Trois jeunes firent leur apparition à l'orée des bois. Ils étaient les trois derniers du peloton et finissaient leur parcours avec peine. De la boue tachait leur pantalons auparavant d'un blanc immaculés jusqu'aux genoux et des brindilles ainsi que des feuilles se trouvaient dans leurs cheveux trempés.
Le trio d'irréductibles se composait de deux blonds-l'un beaucoup plus grand que l'autre- et d'une petite brune aux joues rougies par l'effort.
Ils se firent allègrement disputer pour leur retard par le jeune remplaçant, les adolescents le saluèrent avant de rejoindre les baraquements au pas de course.

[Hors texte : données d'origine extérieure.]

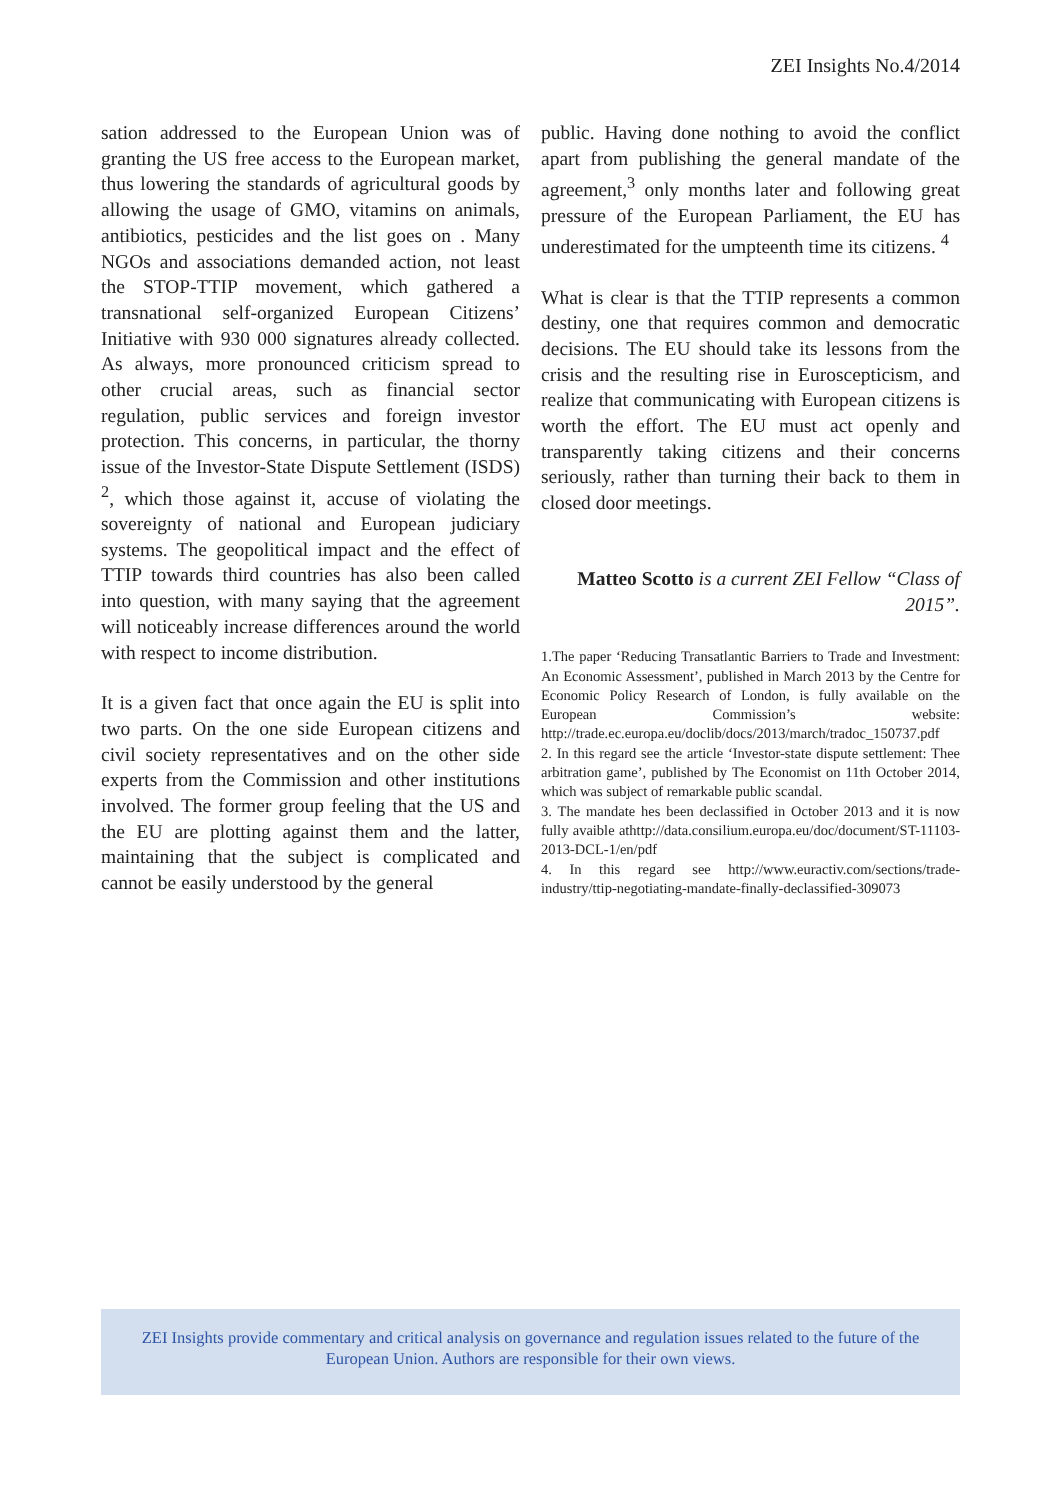ZEI Insights No.4/2014
sation addressed to the European Union was of granting the US free access to the European market, thus lowering the standards of agricultural goods by allowing the usage of GMO, vitamins on animals, antibiotics, pesticides and the list goes on . Many NGOs and associations demanded action, not least the STOP-TTIP movement, which gathered a transnational self-organized European Citizens’ Initiative with 930 000 signatures already collected. As always, more pronounced criticism spread to other crucial areas, such as financial sector regulation, public services and foreign investor protection. This concerns, in particular, the thorny issue of the Investor-State Dispute Settlement (ISDS) <sup>2</sup>, which those against it, accuse of violating the sovereignty of national and European judiciary systems. The geopolitical impact and the effect of TTIP towards third countries has also been called into question, with many saying that the agreement will noticeably increase differences around the world with respect to income distribution.
It is a given fact that once again the EU is split into two parts. On the one side European citizens and civil society representatives and on the other side experts from the Commission and other institutions involved. The former group feeling that the US and the EU are plotting against them and the latter, maintaining that the subject is complicated and cannot be easily understood by the general
public. Having done nothing to avoid the conflict apart from publishing the general mandate of the agreement,<sup>3</sup> only months later and following great pressure of the European Parliament, the EU has underestimated for the umpteenth time its citizens. <sup>4</sup>
What is clear is that the TTIP represents a common destiny, one that requires common and democratic decisions. The EU should take its lessons from the crisis and the resulting rise in Euroscepticism, and realize that communicating with European citizens is worth the effort. The EU must act openly and transparently taking citizens and their concerns seriously, rather than turning their back to them in closed door meetings.
Matteo Scotto is a current ZEI Fellow “Class of 2015”.
1.The paper ‘Reducing Transatlantic Barriers to Trade and Investment: An Economic Assessment’, published in March 2013 by the Centre for Economic Policy Research of London, is fully available on the European Commission’s website: http://trade.ec.europa.eu/doclib/docs/2013/march/tradoc_150737.pdf
2. In this regard see the article ‘Investor-state dispute settlement: Thee arbitration game’, published by The Economist on 11th October 2014, which was subject of remarkable public scandal.
3. The mandate hes been declassified in October 2013 and it is now fully avaible athttp://data.consilium.europa.eu/doc/document/ST-11103-2013-DCL-1/en/pdf
4. In this regard see http://www.euractiv.com/sections/trade-industry/ttip-negotiating-mandate-finally-declassified-309073
ZEI Insights provide commentary and critical analysis on governance and regulation issues related to the future of the
European Union. Authors are responsible for their own views.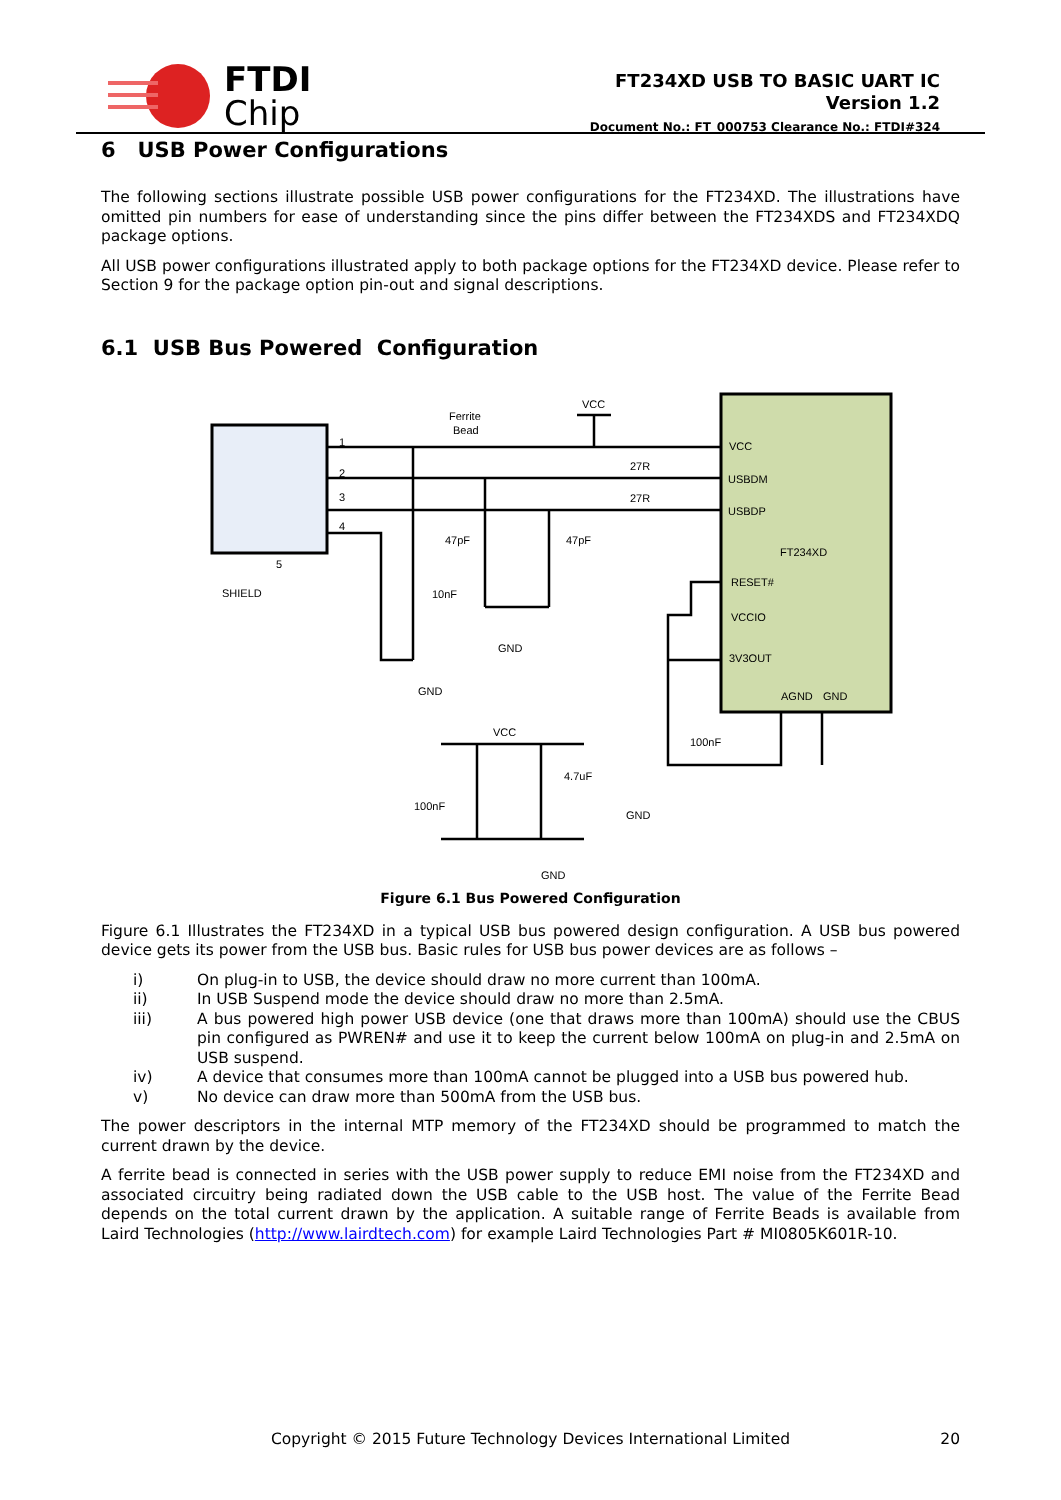FTDI
Chip
FT234XD USB TO BASIC UART IC
Version 1.2
Document No.: FT_000753 Clearance No.: FTDI#324
6 USB Power Configurations
The following sections illustrate possible USB power configurations for the FT234XD. The illustrations have omitted pin numbers for ease of understanding since the pins differ between the FT234XDS and FT234XDQ package options.
All USB power configurations illustrated apply to both package options for the FT234XD device. Please refer to Section 9 for the package option pin-out and signal descriptions.
6.1 USB Bus Powered Configuration
VCC
USBDM
USBDP
FT234XD
RESET#
VCCIO
3V3OUT
AGND
GND
Ferrite
Bead
VCC
27R
27R
47pF
47pF
10nF
GND
GND
SHIELD
5
1
2
3
4
100nF
VCC
4.7uF
100nF
GND
GND
Figure 6.1 Bus Powered Configuration
Figure 6.1 Illustrates the FT234XD in a typical USB bus powered design configuration. A USB bus powered device gets its power from the USB bus. Basic rules for USB bus power devices are as follows –
i) On plug-in to USB, the device should draw no more current than 100mA.
ii) In USB Suspend mode the device should draw no more than 2.5mA.
iii) A bus powered high power USB device (one that draws more than 100mA) should use the CBUS pin configured as PWREN# and use it to keep the current below 100mA on plug-in and 2.5mA on USB suspend.
iv) A device that consumes more than 100mA cannot be plugged into a USB bus powered hub.
v) No device can draw more than 500mA from the USB bus.
The power descriptors in the internal MTP memory of the FT234XD should be programmed to match the current drawn by the device.
A ferrite bead is connected in series with the USB power supply to reduce EMI noise from the FT234XD and associated circuitry being radiated down the USB cable to the USB host. The value of the Ferrite Bead depends on the total current drawn by the application. A suitable range of Ferrite Beads is available from Laird Technologies (http://www.lairdtech.com) for example Laird Technologies Part # MI0805K601R-10.
Copyright © 2015 Future Technology Devices International Limited 20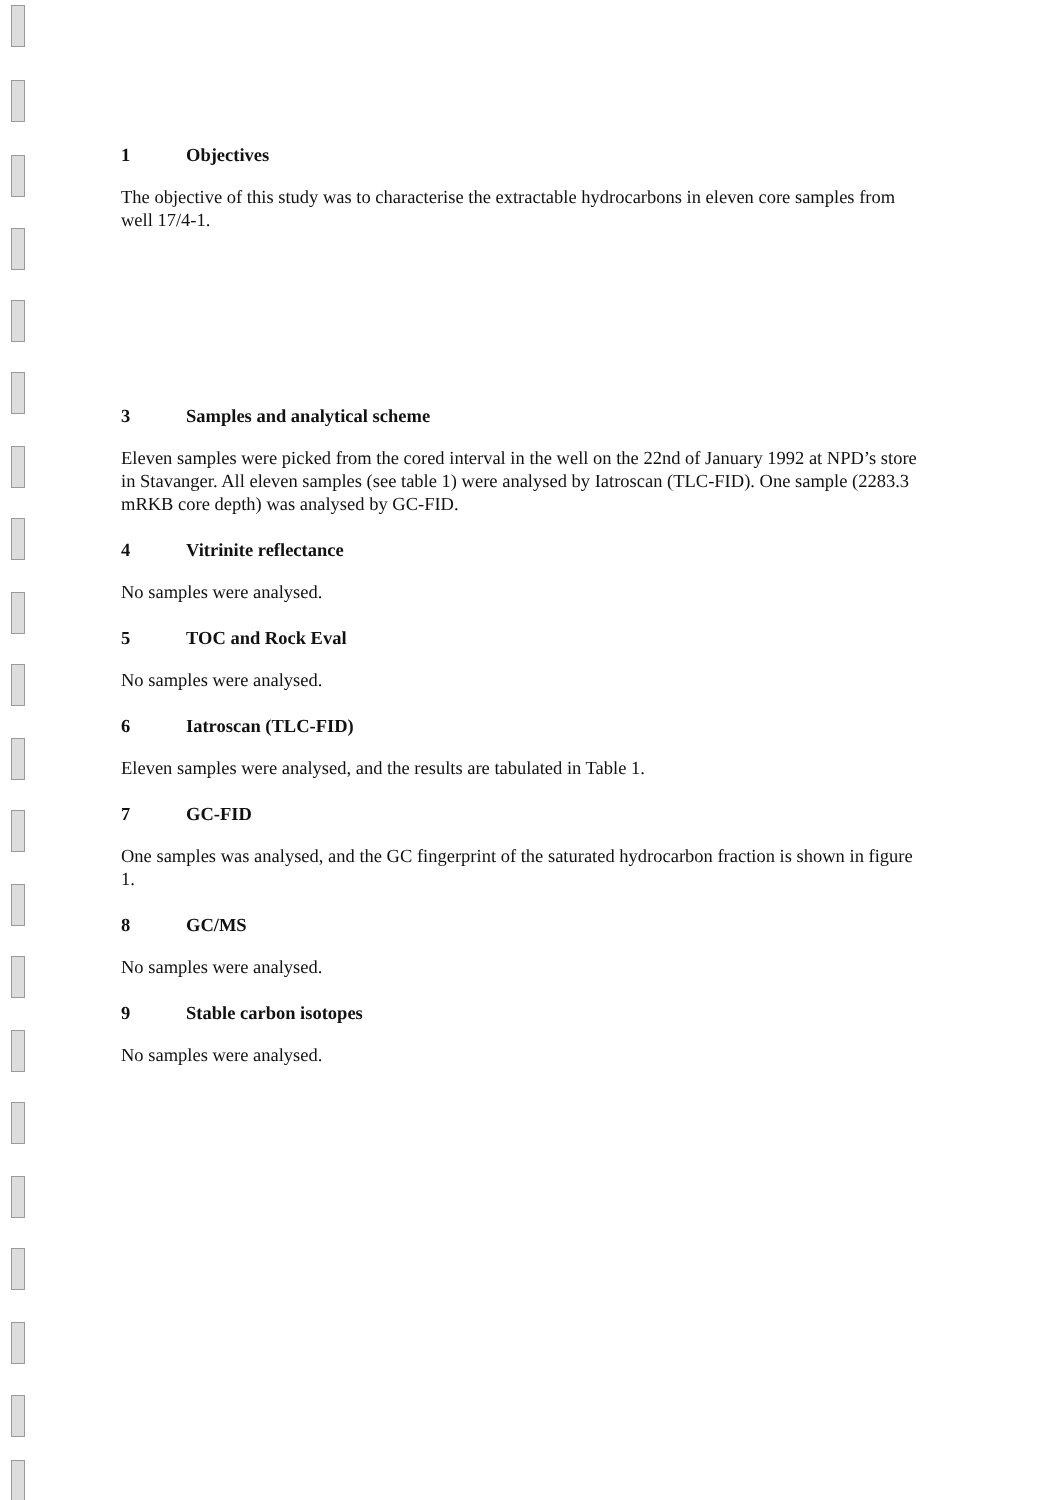1 Objectives
The objective of this study was to characterise the extractable hydrocarbons in eleven core samples from well 17/4-1.
3 Samples and analytical scheme
Eleven samples were picked from the cored interval in the well on the 22nd of January 1992 at NPD’s store in Stavanger. All eleven samples (see table 1) were analysed by Iatroscan (TLC-FID). One sample (2283.3 mRKB core depth) was analysed by GC-FID.
4 Vitrinite reflectance
No samples were analysed.
5 TOC and Rock Eval
No samples were analysed.
6 Iatroscan (TLC-FID)
Eleven samples were analysed, and the results are tabulated in Table 1.
7 GC-FID
One samples was analysed, and the GC fingerprint of the saturated hydrocarbon fraction is shown in figure 1.
8 GC/MS
No samples were analysed.
9 Stable carbon isotopes
No samples were analysed.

Hermann soupira et détacha son regard de la scène qui se déroulait devant son regard vitreux. Il se renversa contre le dossier de sa chaise et scruta le ciel gris, plongé dans ses souvenirs d'antan. A une époque, il eut été comme eux : jeune et insouciant. Profitant de l'instant présent sans la crainte du lendemain et des petits plaisirs du quotidien.
La nostalgie le gagna, qu'il les enviait ces jeunes ! Pleins de vie et de ressources, n'aspirant qu'à la découverte de nouvelles choses. Ils sont beaux ces êtres qui se laissent porter par le vent, la tête pleine de rêves à réaliser.
Ah, qu'il regrettait cette époque à présent si lointaine. La lassitude et les épreuves à surmonter avaient eu raison de sa vigueur d'autrefois et, maintenant, il n'était qu'un vieux rabougris souhaitant prendre sa retraite au plus vite.
Il ferma les yeux, un peu de repos pour sa pauvre âme tourmentée ne lui ferait pas de mal.
Des yeux s'ouvrirent lorsqu'un faisceaux lumineux passa doucement contre leurs paupières.
Les yeux de la petite brune papillonnèrent un peu. La lumière qui passait au travers des nuages l'avait réveillée.
Elle s'étirait, sa petite sieste réparatrice lui avait fait du bien. Son regard balayait le ciel au dessus d'elle, les nuages s'étaient dissipés et avaient laissés place à un beau ciel bleu.
Elle souri doucement, prit une grande bouffée d'air frais et poussa la porte de son dortoir. Elle était prête à affronter le monde qui se dressait face à elle.